Examine the graph of the number of attacks vs. year. Because both equal variance and linearity are violated, this is a good candidate for transforming the response variable. Because the variability is increasing with number of attacks, let’s try taking the log.

sharks$lnattacks = log(sharks$Attacks + .5)

model2 <- lm(lnattacks ~ Year , data=sharks)

plot(model2)

(a) Why did I add 0.5 to every y-value?

(b) But how do we interpret the estimated slope coefficient with the transformed data? Consider two consecutive years:

ln(attacks) 1 = a + b year

ln(attacks) 2 = a + b (year + 1)

1.     What is the difference in the predicted values (formula)?

2.     What do you know about the difference in two logged values?  Use this relationship to talk about how the predicted number of attacks changes when year increases by one. If you use any additional references, be sure to cite them!

(c) Would you consider the equal variance condition met with model 2? Would you consider the linearity condition met with model 2? (Be sure to justify your answers!)

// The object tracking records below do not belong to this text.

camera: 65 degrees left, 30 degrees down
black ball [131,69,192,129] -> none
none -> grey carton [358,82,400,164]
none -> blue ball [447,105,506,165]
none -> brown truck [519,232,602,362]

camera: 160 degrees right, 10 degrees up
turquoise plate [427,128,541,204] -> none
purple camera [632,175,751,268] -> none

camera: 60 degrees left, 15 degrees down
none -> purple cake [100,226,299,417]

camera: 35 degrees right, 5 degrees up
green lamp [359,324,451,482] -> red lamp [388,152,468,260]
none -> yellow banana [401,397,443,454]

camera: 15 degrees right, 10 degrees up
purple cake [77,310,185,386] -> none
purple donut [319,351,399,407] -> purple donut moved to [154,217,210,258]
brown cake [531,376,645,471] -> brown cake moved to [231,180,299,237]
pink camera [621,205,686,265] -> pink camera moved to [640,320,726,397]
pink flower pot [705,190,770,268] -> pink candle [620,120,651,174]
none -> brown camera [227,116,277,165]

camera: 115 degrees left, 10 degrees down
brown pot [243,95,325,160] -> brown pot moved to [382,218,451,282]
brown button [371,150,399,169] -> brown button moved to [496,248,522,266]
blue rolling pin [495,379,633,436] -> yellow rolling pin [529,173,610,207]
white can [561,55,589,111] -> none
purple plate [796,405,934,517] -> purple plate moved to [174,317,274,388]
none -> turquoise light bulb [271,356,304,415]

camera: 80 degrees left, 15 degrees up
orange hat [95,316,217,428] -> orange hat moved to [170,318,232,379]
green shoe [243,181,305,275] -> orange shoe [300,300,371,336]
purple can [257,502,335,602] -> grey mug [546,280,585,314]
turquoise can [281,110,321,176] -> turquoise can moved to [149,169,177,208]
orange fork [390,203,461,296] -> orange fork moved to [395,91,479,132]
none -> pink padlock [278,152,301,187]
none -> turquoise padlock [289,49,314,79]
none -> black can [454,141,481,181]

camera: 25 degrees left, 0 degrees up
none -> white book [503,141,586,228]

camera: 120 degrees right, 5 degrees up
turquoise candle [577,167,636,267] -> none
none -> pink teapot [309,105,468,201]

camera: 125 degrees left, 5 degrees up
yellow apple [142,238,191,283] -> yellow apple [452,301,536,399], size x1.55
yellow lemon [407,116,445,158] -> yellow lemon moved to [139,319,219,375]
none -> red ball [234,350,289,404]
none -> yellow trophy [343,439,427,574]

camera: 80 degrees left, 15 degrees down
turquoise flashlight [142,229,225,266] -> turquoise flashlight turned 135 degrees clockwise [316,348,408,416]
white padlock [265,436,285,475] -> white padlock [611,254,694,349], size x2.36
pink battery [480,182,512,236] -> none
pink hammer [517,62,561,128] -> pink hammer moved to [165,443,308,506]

By the way, here is the fitted model:

Graph of fitted model showing number of attacks increasing over time, at an increasing rate but also with increasing variability.

(d) But we might still worry about assuming the errors and therefore the response variable at each x follows a normal distribution. What other probability distribution might we use for this count data whose variability increases with the mean?

 

Optional: Create year groups:

sharks$Year_coded <- factor(sharks$Year_coded, levels = c("45-55", "55-65", "65-75", "75-85", "85-95", "95-05", "05-15"))

ggplot(sharks, aes(x=Attacks)) + geom_histogram() + facet_wrap(~Year_coded)

What do these tell you about the normality assumption. (Try to be very precise in your wording here.)